[[ Source information open ]]

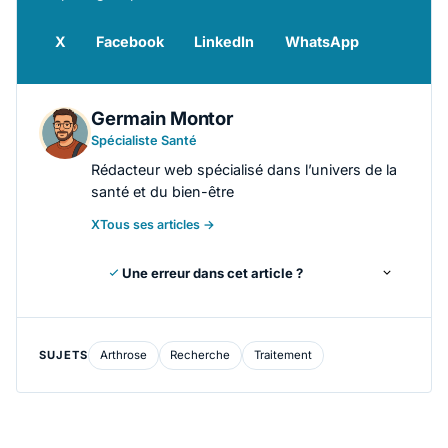
X
Facebook
LinkedIn
WhatsApp
Germain Montor
Spécialiste Santé
Rédacteur web spécialisé dans l’univers de la
santé et du bien-être
X
Tous ses articles →
Une erreur dans cet article ?
SUJETS
Arthrose
Recherche
Traitement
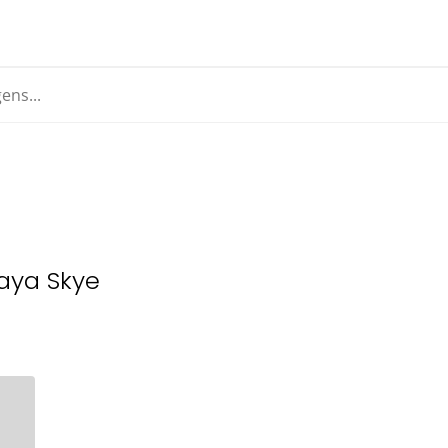
aya Skye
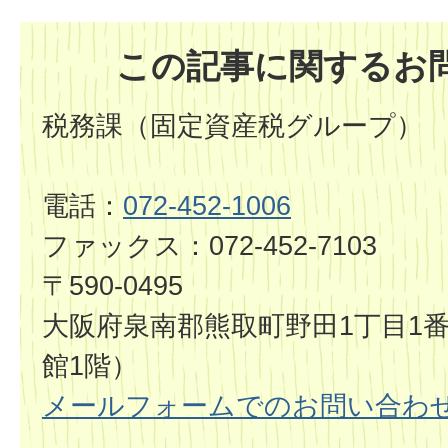
この記事に関するお
税務課（固定資産税グループ）
電話：
072-452-1006
ファックス：072-452-7103
〒590-0495
大阪府泉南郡熊取町野田1丁目1番
館1階）
メールフォームでのお問い合わ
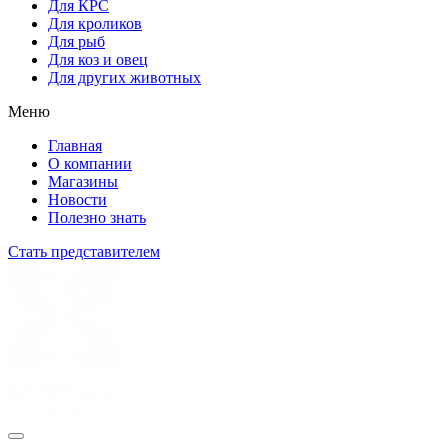
Для КРС
Для кроликов
Для рыб
Для коз и овец
Для других животных
Меню
Главная
О компании
Магазины
Новости
Полезно знать
Стать представителем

[[ Source information closed ]]

_Task statement_
What's needed is an exact copy of every entry, free of pictures.

_Response for this exercise_
X
Facebook
LinkedIn
WhatsApp
Germain Montor
Spécialiste Santé
Rédacteur web spécialisé dans l’univers de la
santé et du bien-être
X
Tous ses articles →
Une erreur dans cet article ?
SUJETS
Arthrose
Recherche
Traitement
aya Skye
この記事に関するお
税務課（固定資産税グループ）
電話：
072-452-1006
ファックス：072-452-7103
〒590-0495
大阪府泉南郡熊取町野田1丁目1番
館1階）
メールフォームでのお問い合わ
Для КРС
Для кроликов
Для рыб
Для коз и овец
Для других животных
Меню
Главная
О компании
Магазины
Новости
Полезно знать
Стать представителем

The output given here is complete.